__SELECTION__
------------------------------------------------------------------------
1. **Build Total Resource**:
- List all nodes from the informer
- Extract card information from node labels
- Parse card resources from node status
- Build mapping: card name → K8s resource name
- Calculate cluster total resources (CPU, Memory, Cards)

2. **Build Queue Attributes**:
- Parse card quotas from queue annotations (`volcano.sh/card.quota`)
- Calculate queue capability, guarantee, and deserved resources
- Track allocated, inqueue, and elastic resources per queue

3. **Register Scheduling Functions**:
- `JobEnqueueableFn`: Pre-check job card requests against queue quota
- `AllocatableFn`: Validate task card allocation against queue quota
- `AllocateFunc` / `DeallocateFunc`: Update queue resource tracking

#### Job Enqueueable Check

When a job is submitted:

1. Parse job's card request from annotation (`volcano.sh/card.request`)
------------------------------------------------------------------------
__DATASET EXCERPT__
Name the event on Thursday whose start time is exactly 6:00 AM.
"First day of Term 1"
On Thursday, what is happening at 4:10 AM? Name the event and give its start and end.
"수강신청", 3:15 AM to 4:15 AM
------------------------------------------------------------------------
__DIRECTION 1__
According to the scheduler text, which queue annotation holds the card quotas?
__DIRECTION 2__
Retype the scheduler text from the words "1. **Build Total" up to and including the words "(CPU, Memory, Cards)", without any change.
The lines above are separate material and do not belong to the scheduler text.

__WRITTEN RESPONSE 1__
`volcano.sh/card.quota`

__WRITTEN RESPONSE 2__
1. **Build Total Resource**:
- List all nodes from the informer
- Extract card information from node labels
- Parse card resources from node status
- Build mapping: card name → K8s resource name
- Calculate cluster total resources (CPU, Memory, Cards)